Test joyplot on the flights data set
This week I’ve seen an interting visualization tweeted:
Peak time for sports and leisure #dataviz. About time for a joyplot; might do a write-up on them. #rstats code at https://t.co/Q2AgW068Wa pic.twitter.com/SVT6pkB2hB
— Henrik Lindberg (@hnrklndbrg) July 8, 2017
and I thought I’d try to reproduce it on a different dataset for practice.
You can find the original repo here.
Setup
First I load the packages with the pacman
package. This will install the packages if they aren’t on the system. Next I create a variable for the project root called root
, this will help with correctly referencing the project files. After this I set the knitr
parameters as I like it.
if (!require("pacman")) install.packages("pacman")
pacman::p_load(rprojroot,
tidyverse,
readxl,
knitr,
printr,
bookdown,
viridis,
ggthemes)
root <- find_root(is_rstudio_project)
opts_knit$set(root.dir = root)
knitr::opts_chunk$set(echo = TRUE,
cache = TRUE,
include = TRUE,
message = FALSE,
warning = FALSE,
error = FALSE,
fig.align = 'center',
fig.show = 'asis',
fig.width = 8,
fig.height = 8,
fig.retina = TRUE
)
Visualization
In this step I source the theme created by the original vis creator directly from Github, and download the data file from the satRday site.

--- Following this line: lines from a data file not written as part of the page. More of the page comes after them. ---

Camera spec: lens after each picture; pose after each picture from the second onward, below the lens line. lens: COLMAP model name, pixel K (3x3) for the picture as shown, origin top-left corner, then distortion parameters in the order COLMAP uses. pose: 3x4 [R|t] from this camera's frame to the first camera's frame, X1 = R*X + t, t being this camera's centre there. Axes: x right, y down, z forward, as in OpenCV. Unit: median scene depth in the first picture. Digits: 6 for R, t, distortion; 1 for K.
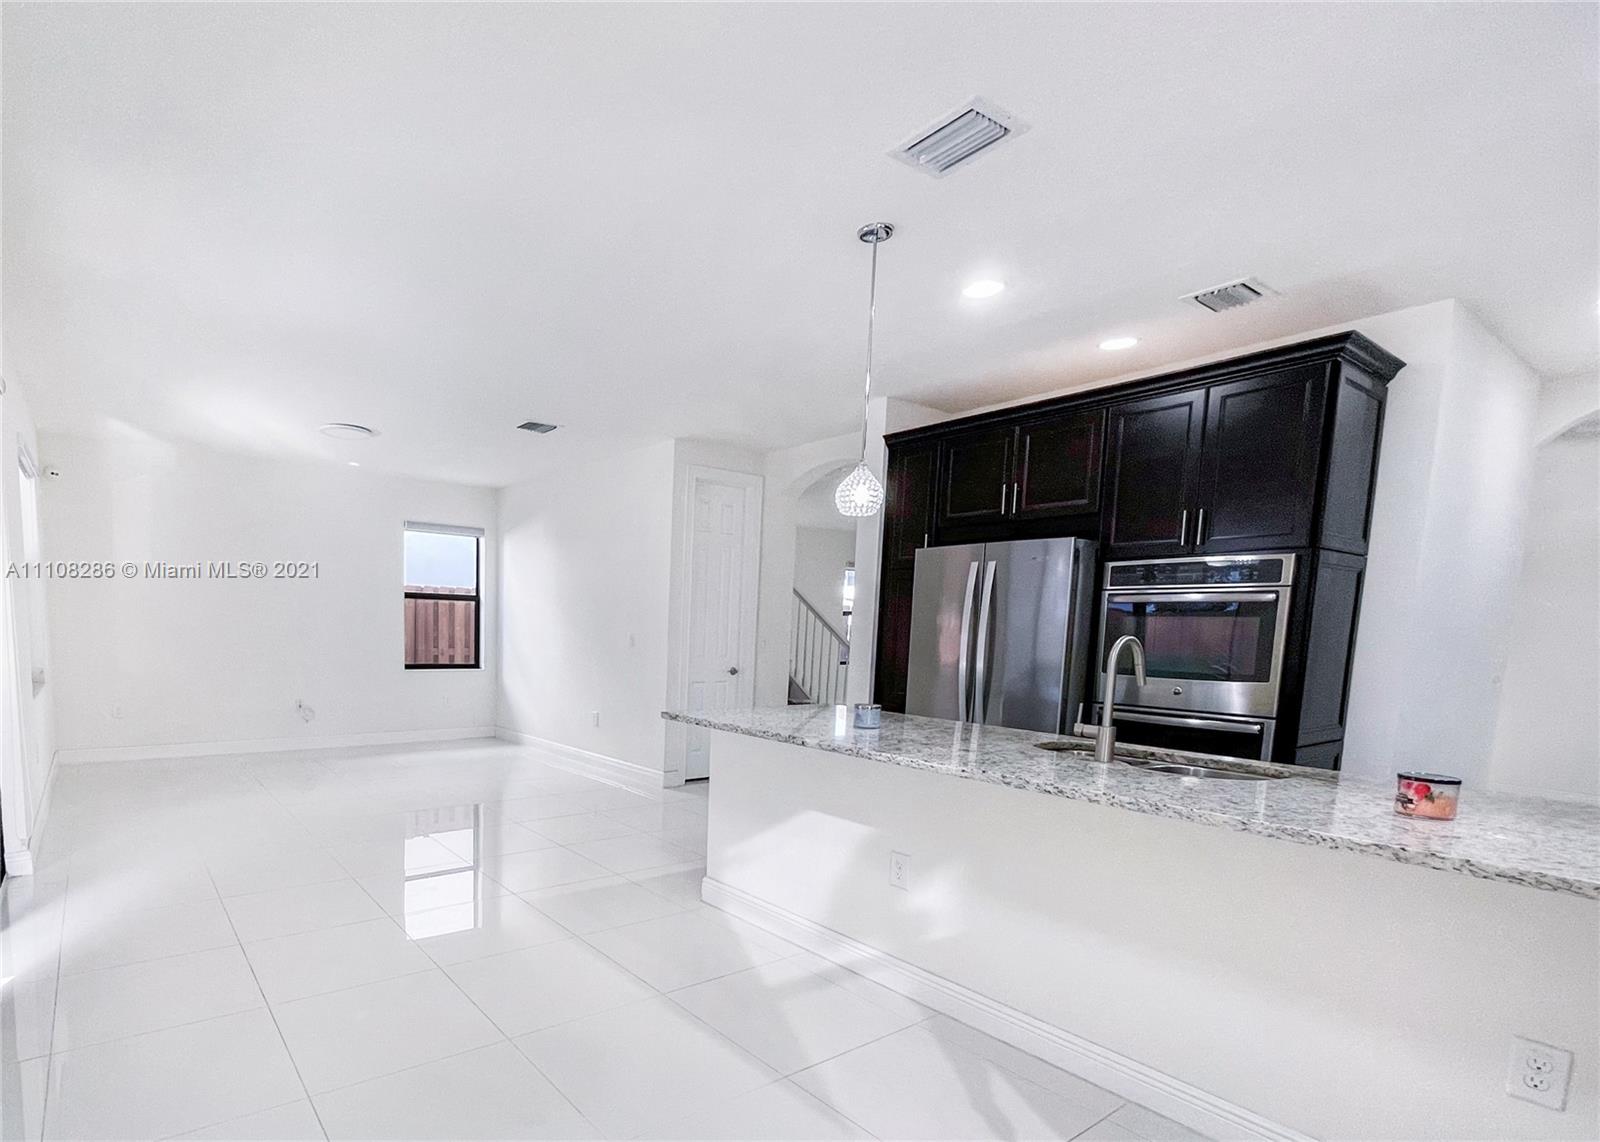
lens RADIAL K [[804.1, 0, 595.9], [0, 804.1, 713.4], [0, 0, 1]] dist [-0.004755, -0.000917]
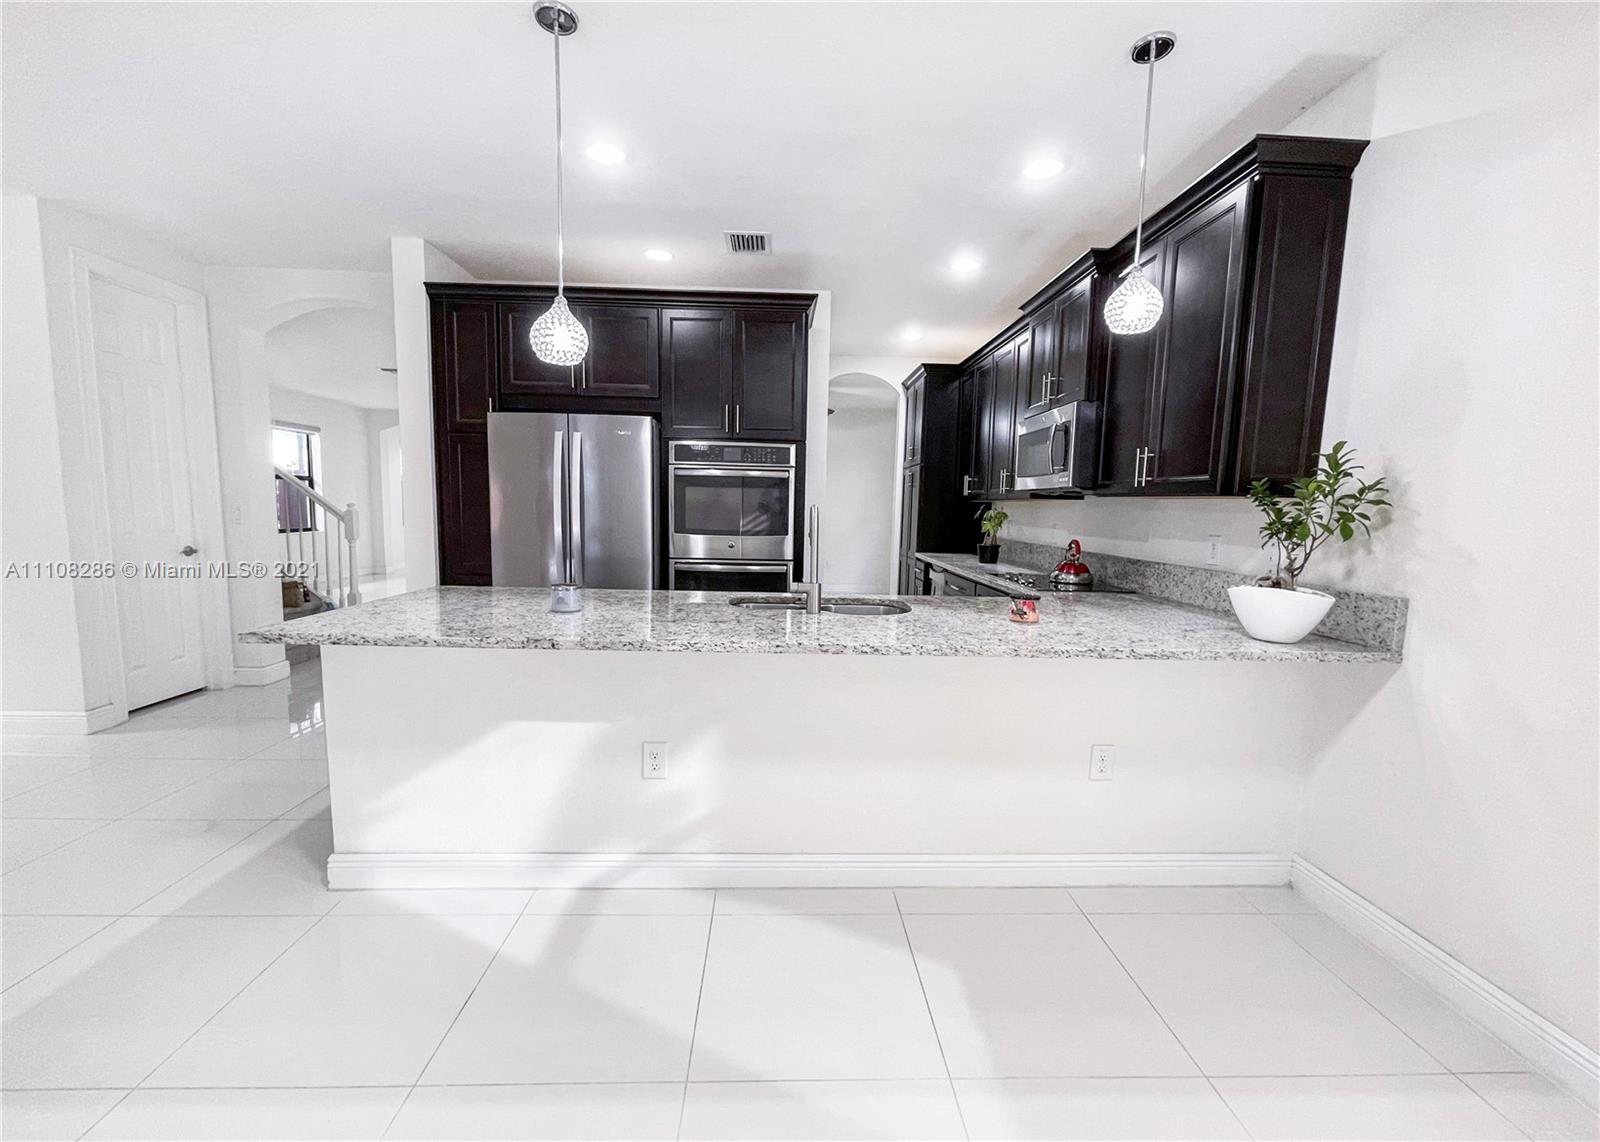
lens RADIAL K [[658.9, 0, 797.4], [0, 658.9, 571.8], [0, 0, 1]] dist [0.006316, 0.000533]
pose [[0.503711, -0.098025, 0.858293, -0.105476], [0.086327, 0.994280, 0.062893, -0.033569], [-0.859548, 0.042414, 0.509292, 0.286775]]
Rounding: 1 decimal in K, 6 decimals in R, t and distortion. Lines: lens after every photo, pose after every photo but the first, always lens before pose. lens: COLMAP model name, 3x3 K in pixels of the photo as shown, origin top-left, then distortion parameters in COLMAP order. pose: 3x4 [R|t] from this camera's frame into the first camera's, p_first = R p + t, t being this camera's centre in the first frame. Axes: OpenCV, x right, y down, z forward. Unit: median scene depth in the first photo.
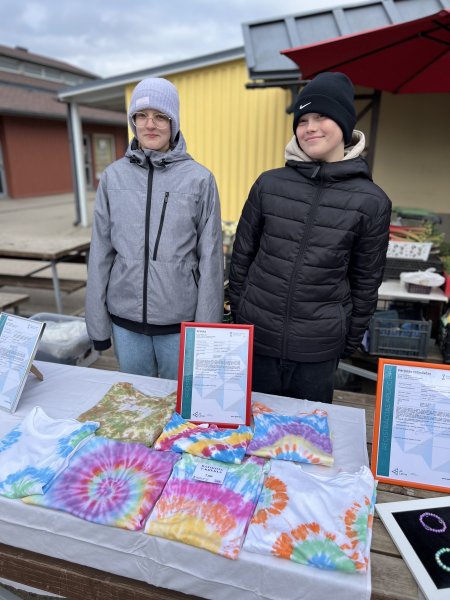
lens RADIAL K [[456.9, 0, 222.4], [0, 456.9, 303.1], [0, 0, 1]] dist [0.009297, 0.002207]
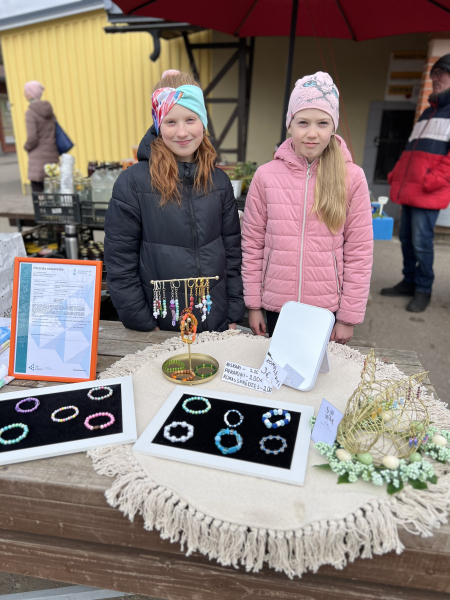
lens RADIAL K [[456.9, 0, 225.5], [0, 456.9, 296.1], [0, 0, 1]] dist [0.009297, 0.002207]
pose [[0.990350, -0.043905, 0.131449, 0.630469], [0.036740, 0.997729, 0.056447, 0.157931], [-0.133629, -0.051073, 0.989715, -0.049743]]
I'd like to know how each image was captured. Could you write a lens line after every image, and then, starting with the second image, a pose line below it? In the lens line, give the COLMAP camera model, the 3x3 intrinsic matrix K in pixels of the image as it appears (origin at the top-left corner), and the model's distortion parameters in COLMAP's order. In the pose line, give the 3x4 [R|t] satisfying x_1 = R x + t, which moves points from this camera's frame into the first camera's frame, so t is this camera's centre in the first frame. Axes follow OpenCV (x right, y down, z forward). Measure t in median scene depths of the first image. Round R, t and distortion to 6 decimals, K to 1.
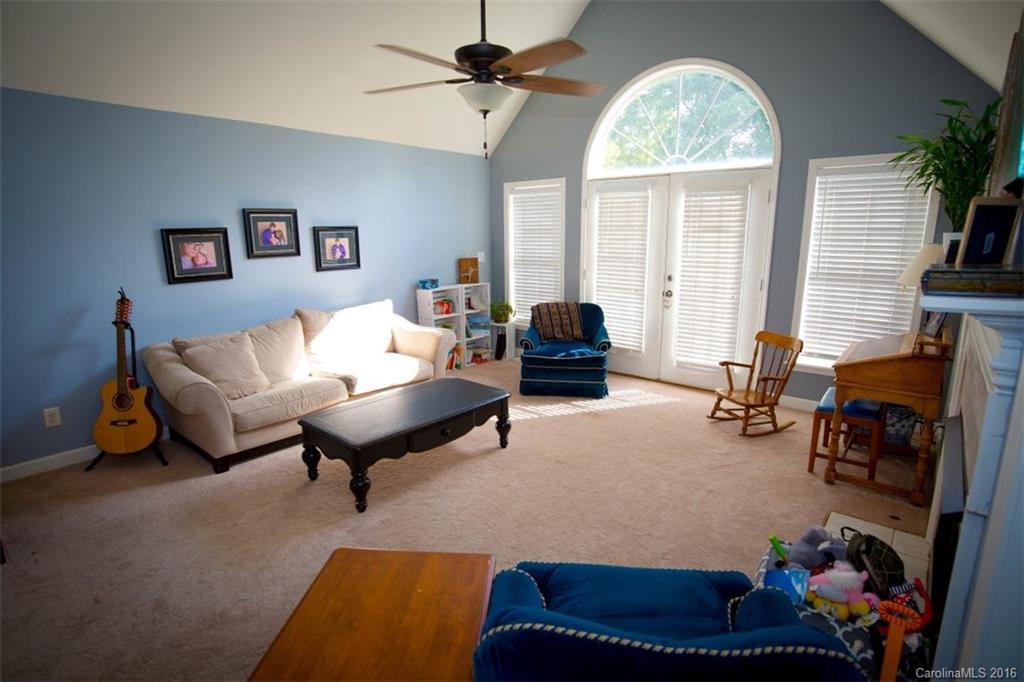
lens RADIAL K [[523.3, 0, 512.0], [0, 523.3, 341.0], [0, 0, 1]] dist [-0.030874, -0.000316]
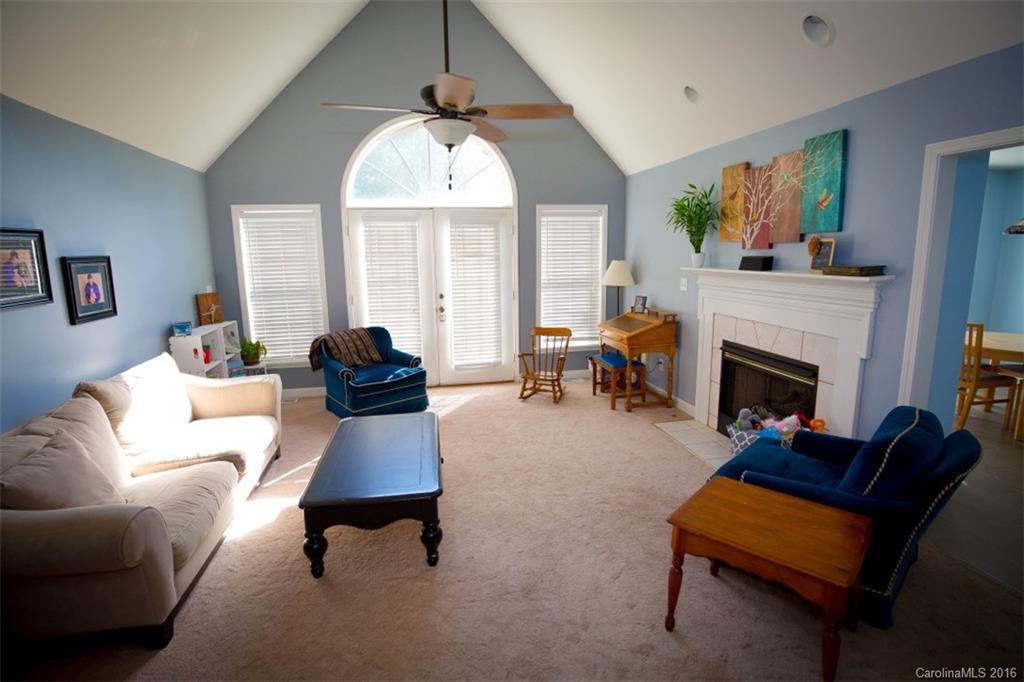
lens RADIAL K [[504.5, 0, 512.0], [0, 504.5, 341.0], [0, 0, 1]] dist [-0.031091, 0.000048]
pose [[0.613304, -0.140811, 0.777194, -0.506068], [0.174706, 0.983792, 0.040377, -0.041022], [-0.770283, 0.111017, 0.627965, 0.184911]]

source("https://cdn.rawgit.com/halhen/viz-pub/e905a29f/sports-time-of-day/henrik.r")
bud_url <- "http://budapest.satrdays.org/data/BUD%20flights%202007-2012%20v2.xlsx"
raw_path <- "/data/raw/"
flights_name <- paste0(root, raw_path, "flights.xlsx")
dir.create(paste0(root, raw_path), recursive = TRUE)
if(!file.exists(flights_name)) {
download.file(url = bud_url,
destfile = flights_name,
method = "libcurl", mode = "wb")
}
Before I can visualize the data, first I had to clean it. I converted the column names to a normal format, created a list of the top 25 countries by shipped cargo weight. After this I removed the not needed columns.
file_list <- dir(paste0(root, raw_path), pattern = ".xlsx", full.names = TRUE)
flights <- read_excel(file_list, sheet = 1)
colnames(flights) <- tolower(gsub(" ", "_", names(flights)))
# Create a list of the top 25 countries by cargo weight
top_countries <- flights %>%
group_by(country) %>%
summarise(cargo_sum = sum(cargo_weight)) %>%
top_n(n = 25, wt = cargo_sum)
country_list <- as.list(top_countries$country)
# filtering the data, and removing the not needed columns
flights <- flights %>%
extract(date_year_month, regex = "[0-9]{4}([0-9]{2})",
into = "date_year_month") %>%
filter(!is.na(city)) %>%
select(-c(commercial_flag, city, region, date_half_year, date_year_quarter, date)) %>%
mutate(years = as.numeric(date_year) + as.numeric(date_year_month)/12) %>%
group_by(country, date_year, date_year_month, years) %>%
summarise(nbr_pass = sum(cargo_weight)) %>%
slice(country %in% top_countries$country)
Next I copied the visualization code from the original author’s code, and changed the variables.
viz_cols <- quos("nbr_of_passengers", "cargo_weight")
flights %>%
group_by(country) %>%
arrange(years) %>%
mutate(p_peak = nbr_pass / max(nbr_pass),
p_smooth = (lag(p_peak) + p_peak + lead(p_peak)) / 3,
p_smooth = coalesce(p_smooth, p_peak)) %>%
ungroup() %>%
mutate(country = reorder(country, p_peak, FUN=which.max)) %>%
arrange(country) %>%
mutate(country.f = reorder(as.character(country), desc(country))) %>%
{
country <- levels(.$country)
ggplot(., aes(years, group=country.f,
fill=factor(as.integer(country.f) %% 2))) +
geom_ribbon(aes(ymin = as.integer(country),
ymax = as.integer(country) + 2 * p_smooth),
color='white', size=0.4) +
scale_y_continuous(breaks = 1:length(country),
labels = function(y) {country[y]}) +
scale_fill_manual(values = c('0' = '#2A7FFF', '1' = '#5599FF')) +
labs(x="", y="", caption='Dániel Berecz | Source: KSH/BI Consulting') +
theme_henrik(grid='', legend.position='none') +
theme(axis.ticks.x = element_line(size=0.3))
}
Conclusion
You can see an interesting shift in destionation countries for the cargo. I started with plotting the passenger number distributions, but there wasn’t any intersting pattern in it at first sight. I plan to plot that also, but I will try to make it with code that uses non-standard evaluation, so I can avoid copying code.